Well, that certainly was fun. I'd read that the last two Culture novels were not as good as the earlier ones, however The Hydrogen Sonata, the last, unfortunately, due to the author's death in 2013, is no slouch when it comes to Culture driven thrills. The novel is flawed, in that, as usual, Banks can really take a long time to get to the point, both when putting a plot together and during certain scenes in which dialogue or extrapolation is lengthy, however to many this is part of the attraction, including myself. Other than Banks' usual stylistic predilections, The Hydrogen Sonata is quality science fiction. The principal theme of the novel is the concept of subliming, when an advanced species has been around long enough and has achieved enough that it can move on to a higher reality.
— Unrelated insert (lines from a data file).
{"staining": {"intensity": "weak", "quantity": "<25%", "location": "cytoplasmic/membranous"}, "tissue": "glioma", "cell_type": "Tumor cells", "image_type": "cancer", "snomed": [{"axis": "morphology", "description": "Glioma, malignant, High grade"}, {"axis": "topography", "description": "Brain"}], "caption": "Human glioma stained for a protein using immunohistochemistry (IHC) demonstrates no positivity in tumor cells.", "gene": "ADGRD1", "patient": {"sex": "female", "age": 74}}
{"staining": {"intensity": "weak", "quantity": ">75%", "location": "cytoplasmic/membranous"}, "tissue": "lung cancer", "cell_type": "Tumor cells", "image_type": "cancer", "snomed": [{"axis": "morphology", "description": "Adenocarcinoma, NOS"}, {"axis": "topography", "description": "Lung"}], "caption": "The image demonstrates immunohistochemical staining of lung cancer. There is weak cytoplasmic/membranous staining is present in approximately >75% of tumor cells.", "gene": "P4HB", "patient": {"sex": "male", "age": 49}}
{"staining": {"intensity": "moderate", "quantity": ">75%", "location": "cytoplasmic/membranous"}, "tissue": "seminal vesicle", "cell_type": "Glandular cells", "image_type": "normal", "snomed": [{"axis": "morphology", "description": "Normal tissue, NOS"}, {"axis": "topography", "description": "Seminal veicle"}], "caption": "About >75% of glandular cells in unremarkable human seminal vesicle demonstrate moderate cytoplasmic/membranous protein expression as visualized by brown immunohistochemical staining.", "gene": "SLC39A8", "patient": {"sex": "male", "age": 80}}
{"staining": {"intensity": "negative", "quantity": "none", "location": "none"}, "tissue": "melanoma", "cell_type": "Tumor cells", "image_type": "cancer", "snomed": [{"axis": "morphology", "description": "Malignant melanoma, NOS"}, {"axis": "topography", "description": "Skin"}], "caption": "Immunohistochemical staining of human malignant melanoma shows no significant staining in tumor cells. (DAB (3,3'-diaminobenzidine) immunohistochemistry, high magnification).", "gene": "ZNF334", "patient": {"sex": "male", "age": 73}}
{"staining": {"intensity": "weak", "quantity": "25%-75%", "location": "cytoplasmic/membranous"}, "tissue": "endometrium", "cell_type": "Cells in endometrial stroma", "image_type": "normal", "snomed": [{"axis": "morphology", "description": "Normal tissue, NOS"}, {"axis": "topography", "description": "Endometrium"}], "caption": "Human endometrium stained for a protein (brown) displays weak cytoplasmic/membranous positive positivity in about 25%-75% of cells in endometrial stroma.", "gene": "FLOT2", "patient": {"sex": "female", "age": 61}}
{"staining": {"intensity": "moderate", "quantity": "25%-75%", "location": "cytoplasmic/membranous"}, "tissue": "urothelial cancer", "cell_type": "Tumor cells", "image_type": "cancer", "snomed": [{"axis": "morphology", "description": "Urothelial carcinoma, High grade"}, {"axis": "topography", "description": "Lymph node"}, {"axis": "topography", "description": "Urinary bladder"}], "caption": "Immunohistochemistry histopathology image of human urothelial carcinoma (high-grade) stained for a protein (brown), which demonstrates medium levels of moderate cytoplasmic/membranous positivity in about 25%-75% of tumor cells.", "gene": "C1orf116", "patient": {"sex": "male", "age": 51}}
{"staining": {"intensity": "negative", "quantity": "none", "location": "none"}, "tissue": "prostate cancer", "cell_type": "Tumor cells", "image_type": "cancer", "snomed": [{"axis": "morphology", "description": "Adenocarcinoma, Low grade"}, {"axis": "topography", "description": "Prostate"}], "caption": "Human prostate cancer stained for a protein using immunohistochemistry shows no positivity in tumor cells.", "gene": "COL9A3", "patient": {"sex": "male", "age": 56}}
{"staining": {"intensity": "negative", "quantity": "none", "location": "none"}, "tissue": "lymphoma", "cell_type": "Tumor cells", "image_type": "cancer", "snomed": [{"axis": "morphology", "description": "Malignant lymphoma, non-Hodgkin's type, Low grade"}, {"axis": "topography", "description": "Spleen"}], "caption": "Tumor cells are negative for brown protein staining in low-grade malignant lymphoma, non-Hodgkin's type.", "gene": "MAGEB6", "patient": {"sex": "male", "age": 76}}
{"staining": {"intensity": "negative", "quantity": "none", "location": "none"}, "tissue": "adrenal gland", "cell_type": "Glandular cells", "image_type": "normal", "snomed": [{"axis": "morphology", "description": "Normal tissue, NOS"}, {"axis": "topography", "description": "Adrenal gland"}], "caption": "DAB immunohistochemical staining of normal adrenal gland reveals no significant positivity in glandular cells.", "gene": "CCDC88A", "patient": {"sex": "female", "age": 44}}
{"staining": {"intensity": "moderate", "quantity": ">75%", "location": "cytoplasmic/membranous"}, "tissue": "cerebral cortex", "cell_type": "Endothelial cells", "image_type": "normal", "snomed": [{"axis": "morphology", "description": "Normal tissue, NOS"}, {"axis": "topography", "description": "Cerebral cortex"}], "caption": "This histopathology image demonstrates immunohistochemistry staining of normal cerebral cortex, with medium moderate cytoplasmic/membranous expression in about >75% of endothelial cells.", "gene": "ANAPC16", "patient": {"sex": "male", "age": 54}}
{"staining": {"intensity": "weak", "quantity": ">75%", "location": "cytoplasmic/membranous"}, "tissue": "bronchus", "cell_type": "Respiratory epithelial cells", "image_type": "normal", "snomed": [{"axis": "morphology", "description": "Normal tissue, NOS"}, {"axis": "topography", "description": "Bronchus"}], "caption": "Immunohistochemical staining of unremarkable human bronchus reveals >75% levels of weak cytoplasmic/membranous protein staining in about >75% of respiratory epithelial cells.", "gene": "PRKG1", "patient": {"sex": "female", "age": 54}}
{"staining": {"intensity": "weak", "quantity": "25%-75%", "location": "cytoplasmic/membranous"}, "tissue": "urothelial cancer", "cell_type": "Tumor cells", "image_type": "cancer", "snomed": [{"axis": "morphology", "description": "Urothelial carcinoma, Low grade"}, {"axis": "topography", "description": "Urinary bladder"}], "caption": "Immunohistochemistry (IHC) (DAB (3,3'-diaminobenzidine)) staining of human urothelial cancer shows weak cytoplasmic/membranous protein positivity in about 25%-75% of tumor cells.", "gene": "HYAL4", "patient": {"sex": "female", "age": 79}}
In the novel this is helpfully described as a limitless lucid dream state existence. The humanoid Gzilt, who once could have joined in on setting up the Culture, are set to sublime, however some have their doubts and there is a possibility that their holy book, The Gzilt Book of Truth, which ultimately directed them to this point, is all a pack of lies.

The Culture becomes very interested in whether the Gzilt are about to sublime under false pretences, as are two opposing factions of the Gzilt. Enter Vyr Cossont, an eccentric Gzilt women who sports an extra pair of arms so she can play T. C. Vilabier's 26th String-Specific Sonata For An Instrument Yet To Be Invented - 'The Hydrogen Sonata', on an instrument called an eleven string. Cossont is asked to look for Ngaroe QiRia, an extremely long-lived man who should have memories of when the Book of Truth was introduced to the Gzilt. This is a typical Banks premise, as is the clever humour and the legion of Culture ship Minds who band together to try and solve the mystery. I enjoyed the Minds in this Culture novel much more than in other some of the other books in the series, I'm not sure exactly why, but their personalities and motives seem much more tangible. The novel is ultimately nicely paced, once you get used to Banks' style of course, but where he really excels, as usual, is in the many set pieces that show off what was an exceptionally creative imagination. One of the best being the scenes on a Gzilt party ship, travelling through an immense tunnel within a circular habitat, partying hard for five years until the subliming, most notably when Cossont meets the chief partier, a body artist called Ximenyer, who features forty eight penises all over his body. Enough said, perhaps, except to say that The Hydrogen Sonata did not disappoint and Banks was at the height of his considerable powers nearing his premature death. It's such a pity he is no longer with us, as I'm sure he had many more Culture novels left to write.